Dáil debates

Wednesday, 22 February 2006

Sea-Fisheries and Maritime Jurisdiction Bill 2005: Report Stage (Resumed) and Final Stage.

 

4:00 pm

Photo of Denis O'DonovanDenis O'Donovan (Cork South West, Fianna Fail)

The greatest fear I have for the fishing industry relates to the level of uncertainty as to what will happen next year. For several years, the Government has spent millions in refurbishing boats and providing new white fish fishing vessels. Up to €100 million was spent and the fishing industry was encouraged to refurbish existing boats and purchase new, better and safer boats. That was not before time. In my home town of Castletownbere, for example, the average age of the fishing vessels ten years ago was 35 years. These clapped out and unsafe bangers have been replaced by a good fleet.
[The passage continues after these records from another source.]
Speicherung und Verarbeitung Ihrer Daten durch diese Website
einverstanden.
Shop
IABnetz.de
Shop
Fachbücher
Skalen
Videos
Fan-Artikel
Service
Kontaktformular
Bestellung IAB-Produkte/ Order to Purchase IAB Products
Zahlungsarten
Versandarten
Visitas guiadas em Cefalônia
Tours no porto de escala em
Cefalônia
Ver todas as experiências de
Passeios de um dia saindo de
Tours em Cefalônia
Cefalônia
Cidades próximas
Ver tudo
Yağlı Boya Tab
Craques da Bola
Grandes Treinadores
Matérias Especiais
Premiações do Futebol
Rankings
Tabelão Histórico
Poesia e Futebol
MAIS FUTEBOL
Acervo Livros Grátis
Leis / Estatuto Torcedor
On the one hand, therefore, we are encouraging fishermen to invest in boats. Some have borrowed up to the hilt to do so. I know a family man who borrowed 85% of the value of his vessel — a huge investment. What are the implications of this strategy for the future of the fishing industry? The most critical issue for the industry is to ascertain the direction in which it is going. I do not refer to the next election. Irrespective of politics, we must set out a strategy for the next five or ten years. If we do not do this, we may as well tie up the boats, whether in Killybegs, Rossaveel, Castletownbere or wherever. If the industry does not have a future, the Government should give the political signal that this is so.
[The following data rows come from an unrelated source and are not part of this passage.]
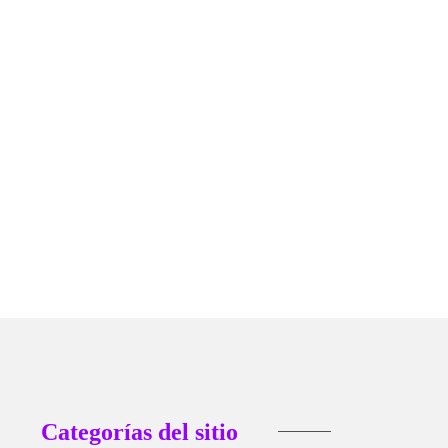
ONOMÍA
NACIONAL
ibera más de mil concesiones mineras...
 6, 2026
Categorías del sitio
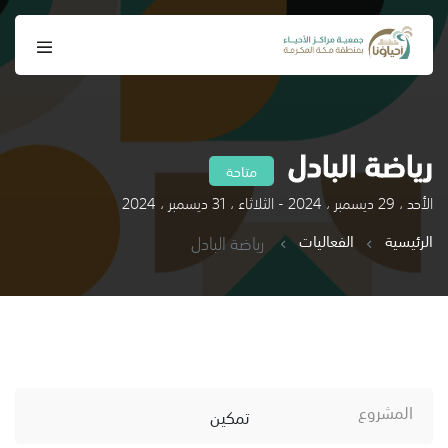
رياضة البادل
متاحة
الأحد ، 29 ديسمبر ، 2024 - الثلاثاء ، 31 ديسمبر ، 2024
الرئيسية
الفعاليات
رياضة البادل
المشروع
تمكين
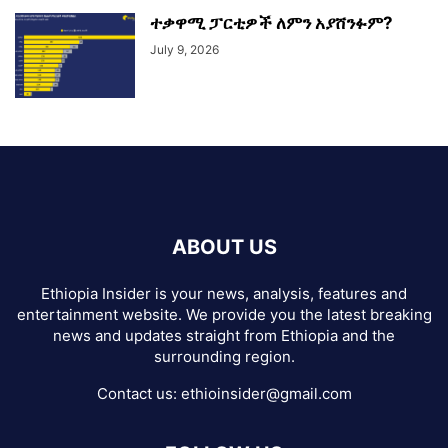
ተቃዋሚ ፓርቲዎች ለምን አያሸንፉም?
July 9, 2026
ABOUT US
Ethiopia Insider is your news, analysis, features and
entertainment website. We provide you the latest breaking
news and updates straight from Ethiopia and the
surrounding region.
Contact us:
ethioinsider@gmail.com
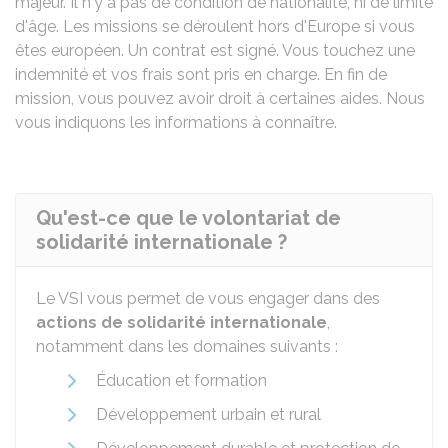
majeur. Il n'y a pas de condition de nationalité, ni de limite
d'âge. Les missions se déroulent hors d'Europe si vous
êtes européen. Un contrat est signé. Vous touchez une
indemnité et vos frais sont pris en charge. En fin de
mission, vous pouvez avoir droit à certaines aides. Nous
vous indiquons les informations à connaître.
Qu'est-ce que le volontariat de
solidarité internationale ?
Le VSI vous permet de vous engager dans des
actions de solidarité internationale
,
notamment dans les domaines suivants :
Éducation et formation
Développement urbain et rural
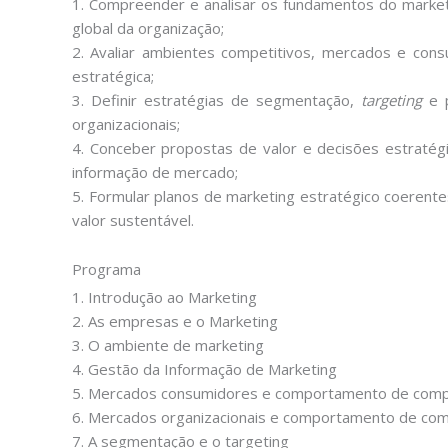
1. Compreender e analisar os fundamentos do marketi
global da organização;
2. Avaliar ambientes competitivos, mercados e consu
estratégica;
3. Definir estratégias de segmentação,
targeting
e p
organizacionais;
4. Conceber propostas de valor e decisões estratég
informação de mercado;
5. Formular planos de marketing estratégico coerente
valor sustentável.
Programa
1. Introdução ao Marketing
2. As empresas e o Marketing
3. O ambiente de marketing
4. Gestão da Informação de Marketing
5. Mercados consumidores e comportamento de comp
6. Mercados organizacionais e comportamento de com
7. A segmentação e o targeting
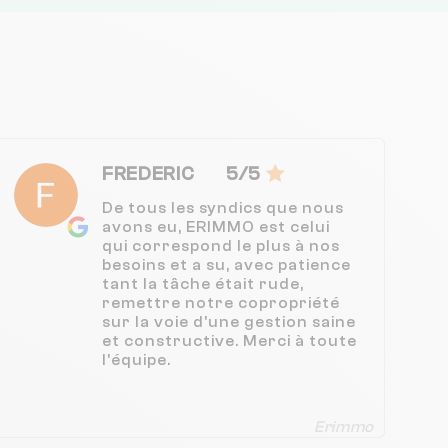
FREDERIC
5/5
De tous les syndics que nous
avons eu, ERIMMO est celui
qui correspond le plus à nos
besoins et a su, avec patience
tant la tâche était rude,
remettre notre copropriété
sur la voie d'une gestion saine
et constructive. Merci à toute
l'équipe.
Erimmo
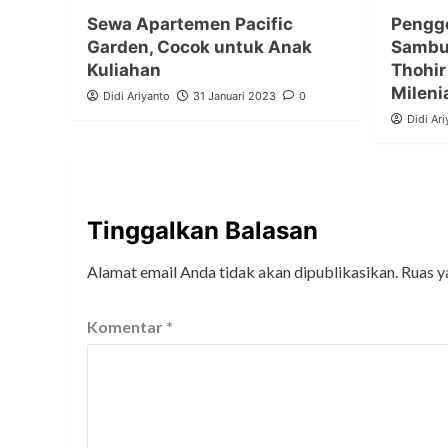
Sewa Apartemen Pacific
Pengge
Garden, Cocok untuk Anak
Sambut
Kuliahan
Thohi
Mileni
Didi Ariyanto
31 Januari 2023
0
Didi Ari
Tinggalkan Balasan
Alamat email Anda tidak akan dipublikasikan.
Ruas y
Komentar
*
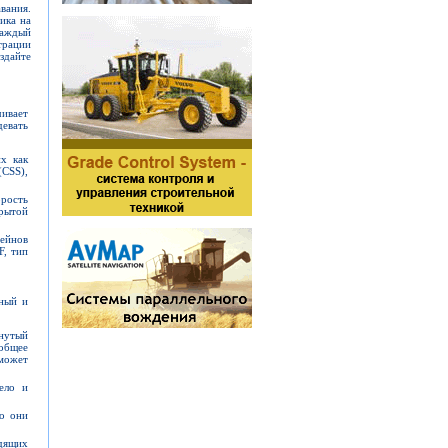
вания.
ика на
каждый
трации
здайте
ивает
евать
х как
CSS),
орость
крытой
сейнов
F, тип
бный и
нутый
 общее
 может
ело и
ро они
дящих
It is wrong that certain people who have never had their hands torn by nets or trawls or washed fish scales from their faces or beards should sit in their ivory towers, or, more appropriately, the crow's nest, dictating what fishing policies should apply. We are the people who know what the policy should be, whether we are backbenchers or Opposition Members. If the fishing industry is not given such direction before the year is out, it will face a tsunami. In such a scenario, having demolished the Irish fishing industry and fishing fleet, we will see, in ten years' time, Russian and Spanish trawlers within ten miles of Mizen Head or Fastnet Rock fishing the stocks we have left behind.

The major problem in regard to the future of the fishing industry is a European dimensional problem. At EU level, including the Parliament and the Commission, including Commissioner Borg, there is no understanding of the rape and pillage that has been done to Irish waters, not alone now but in the past 20 years.